Tad Fibonacci wrote:

3:23 AM.

Yes, I'm still up.

Don't judge me.

It's 4:10 PM and the only thing I'm thinking about is just how much I'm judging Tad for being awake a 3:23 AM in the morning. I can't believe it. What an absolute madman. A singular degenerate. My disappointment is immeasurable. 3:23 AM! How ridiculous.
Tad Fibonacci

Puzzle wrote:

Tad Fibonacci wrote:

3:23 AM.

Yes, I'm still up.

Don't judge me.
It's 4:10 PM and the only thing I'm thinking about is just how much I'm judging Tad for being awake a 3:23 AM in the morning. I can't believe it. What an absolute madman. A singular degenerate. My disappointment is immeasurable. 3:23 AM! How ridiculous.
4:45 AM.

It's me again.

No, I haven't went to bed yet.

Kinda want to drink some tea.

Yes, tea at 4 AM.

Don't judge me.
ERA Puzzle

Tad Fibonacci wrote:

Puzzle wrote:

Tad Fibonacci wrote:

3:23 AM.

Yes, I'm still up.

Don't judge me.

It's 4:10 PM and the only thing I'm thinking about is just how much I'm judging Tad for being awake a 3:23 AM in the morning. I can't believe it. What an absolute madman. A singular degenerate. My disappointment is immeasurable. 3:23 AM! How ridiculous.


4:45 AM.

It's me again.

No, I haven't went to bed yet.

Kinda want to drink some tea.

Yes, tea at 4 AM.

Don't judge me.


It's okay. All judgements have been absolved. Staying up till 4am just to drink some tea is pretty reasonable and I'd do it too. Just make sure you're not drinking the tea at 5am. Then we have a problem.
Tad Fibonacci

Puzzle wrote:

Just make sure you're not drinking the tea at 5am. Then we have a problem.
5:03 AM.

Uhh...

Oops.
ERA Puzzle

Tad Fibonacci wrote:

Puzzle wrote:

Just make sure you're not drinking the tea at 5am. Then we have a problem.


5:03 AM.

Uhh...

Oops.

It's 5:36 PM. I'm calm. I'm reasonable. I'm not judging anybody. Nope, not here, no judgements here
GOD FUCKING DAMMIT TAD HOW THE FUCK COULD YOU WHAT IS WRONG WITH YOU I CANNOT BELIEVE THIS CRAP! TEA AT 5AM?!?!?! FUCKING 5 AM?!?! YOU DEGENERATE IM DISUGSTED I NEED TO GO BLEACH MYSELF BECAEUSE OF HOW DEPRAVED YOU ARE YOU SAVAGE
, just happy, nice, fun times that don't involve any judgements. You're really free to drink tea whenever you want, Tad. I swear.
Achromalia
It's 4:08 PM PST. I'm calm. I'm reasonable. I'm not amused by these search results. Nope, not here, no intriguing results here.
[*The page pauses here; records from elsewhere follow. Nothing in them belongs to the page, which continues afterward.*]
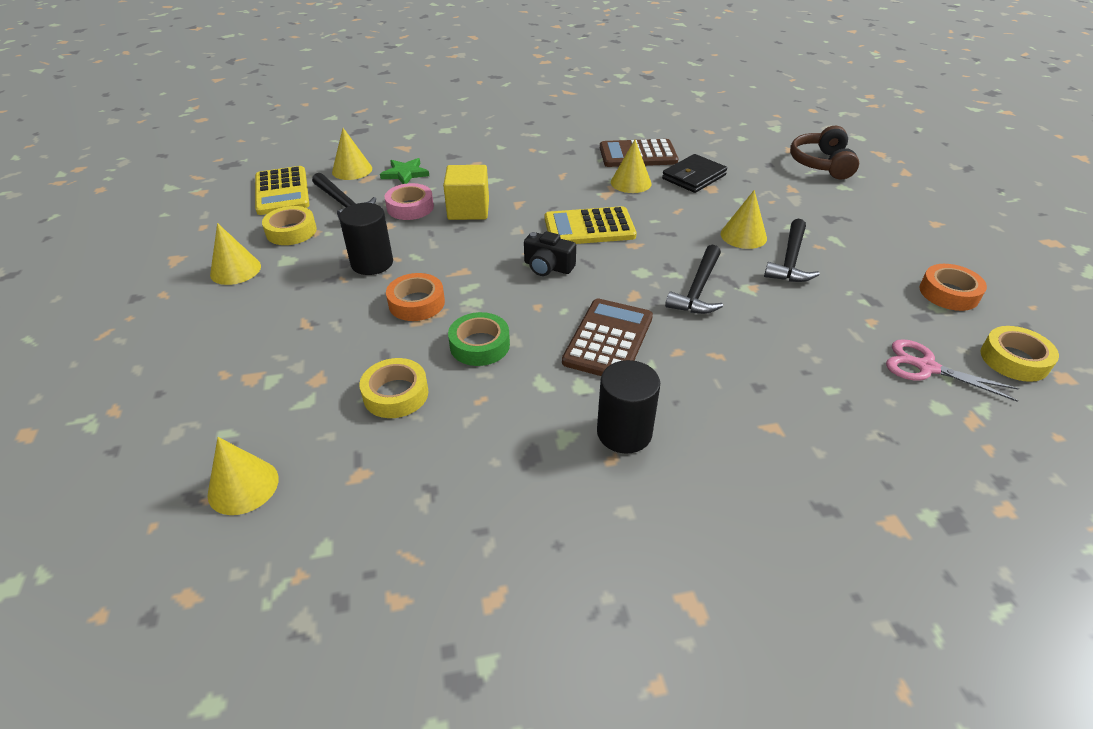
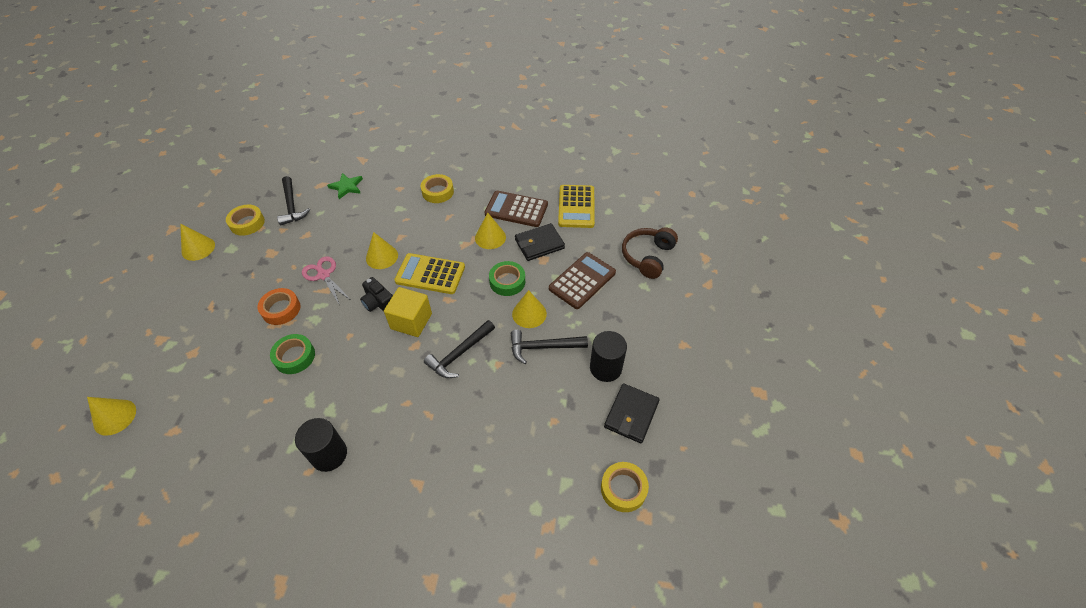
camera: 20 degrees right, 10 degrees up
(282, 191) = (262, 184): yellow calculator -> yellow calculator (576, 207)
(352, 170) = (316, 174): yellow cone -> yellow cone (382, 256)
(372, 263) = (276, 266): black cylinder -> black cylinder (605, 368)
(396, 394) = (226, 379): yellow tape -> yellow tape (438, 192)
(410, 207) = (330, 221): pink tape -> none
(468, 210) = (364, 234): yellow cube -> yellow cube (411, 321)
(608, 340) = (372, 378): brown calculator -> brown calculator (582, 281)
(689, 214) = (507, 281): none -> green tape
(790, 260) = (543, 347): black hammer -> black hammer turned 45 degrees clockwise
(926, 367) = (556, 473): pink scissors -> pink scissors (324, 275)
(949, 293) = (631, 414): orange tape -> black wallet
Just a casual, totally intentional, typical time of day that isn't spent on calculating a series of numbers for hilarious search results.
captainmilk
9:39 p.m
That's enough posting on FG, I should play osu now
MisakiTobisawa-
4.09pm

God, I'm starving, probably just going to buy char siew rice
Carmlillball
9:34 Nervous to go out although it's 4 hours 30 mins away, but hey, at least I'm with my mate. ^-^
It's a looong wait, yet I don't quite feel like doing anything. So I'm just hanging on the forums.
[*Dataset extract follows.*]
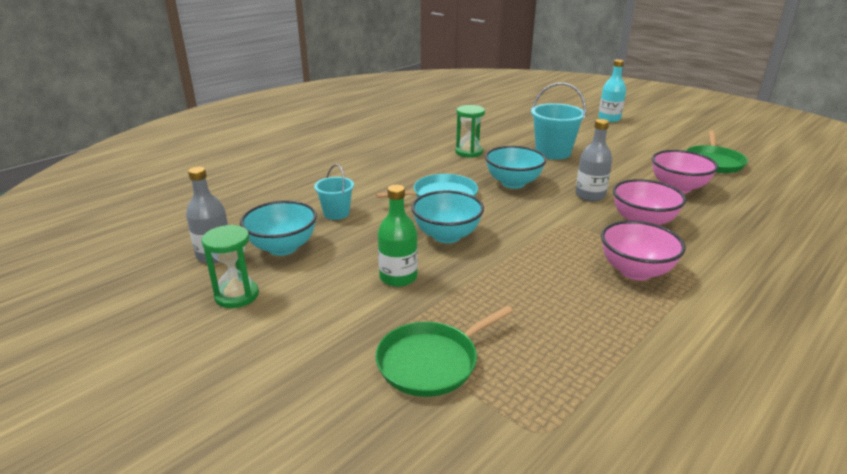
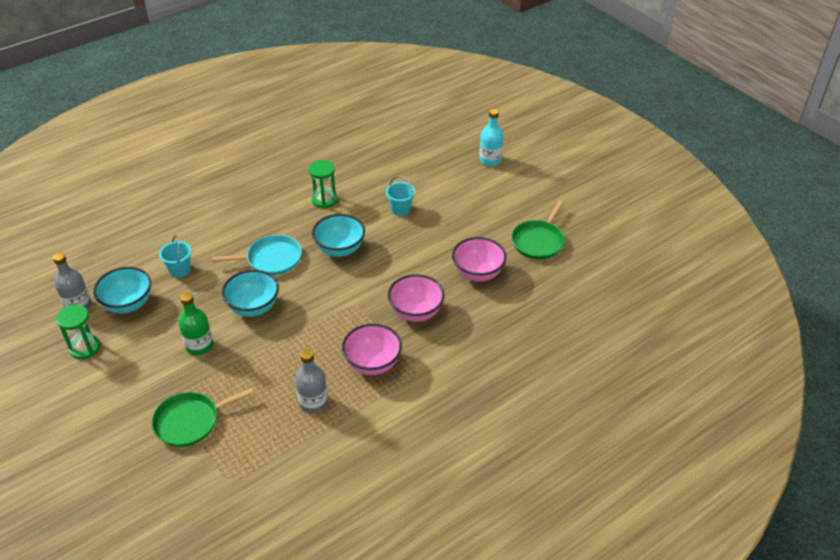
camera: 10 degrees right, 15 degrees up
(553, 152) = (400, 209): turquoise bucket -> turquoise bucket, size x0.60
(590, 195) = (395, 274): grey bottle -> grey bottle (313, 403)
9:49 Also, not sure whether to eat breakfast or not. I kinda want to please her by saying I've eaten breakfast today (I usually don't) and to be truthful about it. But there's also this part of me which wants me to lie and say I did when I actually didn't, because she wouldn't notice anyway. Or just don't eat and be honest. But she seems kinda concerned about my lack of eating. But there's nothing to be concerned about. My brain's in a horrible muddle. :/

10:09 Horribly confused. About, everything.
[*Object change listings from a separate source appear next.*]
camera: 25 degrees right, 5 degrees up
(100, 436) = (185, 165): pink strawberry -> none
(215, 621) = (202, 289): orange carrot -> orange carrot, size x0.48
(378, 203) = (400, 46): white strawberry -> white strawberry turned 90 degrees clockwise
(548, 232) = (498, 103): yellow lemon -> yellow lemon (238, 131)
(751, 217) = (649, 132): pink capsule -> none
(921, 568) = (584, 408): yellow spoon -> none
13:24 I'm a nervous wreck but also excited. Quite happy with the box I've half made. Now just needs the lid.
Tad Fibonacci

Puzzle wrote:

GOD FUCKING DAMMIT TAD HOW THE FUCK COULD YOU WHAT IS WRONG WITH YOU I CANNOT BELIEVE THIS CRAP! TEA AT 5AM?!?!?! FUCKING 5 AM?!?! YOU DEGENERATE IM DISUGSTED I NEED TO GO BLEACH MYSELF BECAEUSE OF HOW DEPRAVED YOU ARE YOU SAVAGE
23:55

;_;
ERA Puzzle

Tad Fibonacci wrote:

Puzzle wrote:

I love you Tad you're amazing I can't believe you would drink tea at 5AM that's so brave, truly a woke individual


23:55

;_;

Why are you crying tad? I don't understand. Do you not love to be showered in compliments?
Achromalia

Puzzle wrote:

12:21

;_;

Why are you crying, Puzzle? I don't understand. Do you not love to be misquoted?
Tad Fibonacci

Achromalia wrote:

Puzzle wrote:

12:21

;_;
Hamburger
2:14 AM

Decided to have tea now instead of 5 AM.
ERA Puzzle

Tad Fibonacci wrote:

Achromalia wrote:

Puzzle wrote:

Honestly, these posts are like quantum superpositioned particles. You don't know what state they're in until you look at them. They could say anything. You only really know when someone else quotes them.


I swear to god Puzzle you better shut the fuck up with your blackmagic fuckery quantum posts. This forum isn't no goddamned Schrodinger's cat.


Did you guys know that water is one of the only things that expands when it freezes (besides some metals?) This is actually one the biggest reasons why life exists on planet Earth. Funny how nature be like that, huh? They don't think it be like it do, but it is.


It's 2:20PM and I swear I must've jumped to another timeline because I don't think any of you guys said this stuff.
Tad Fibonacci

Puzzle wrote:

Tad Fibonacci wrote:

Achromalia wrote:

Puzzle wrote:

*sees a customer* Hello sir, what will you take?
...

WE WILL TAKE JERUSALEM!!!
DEUS VULT

DEUS VULT

DEUS VULT
2:20PM

DEUS VULT

DEUS VULT

DEUS VULT
2:26 AM.

Huh.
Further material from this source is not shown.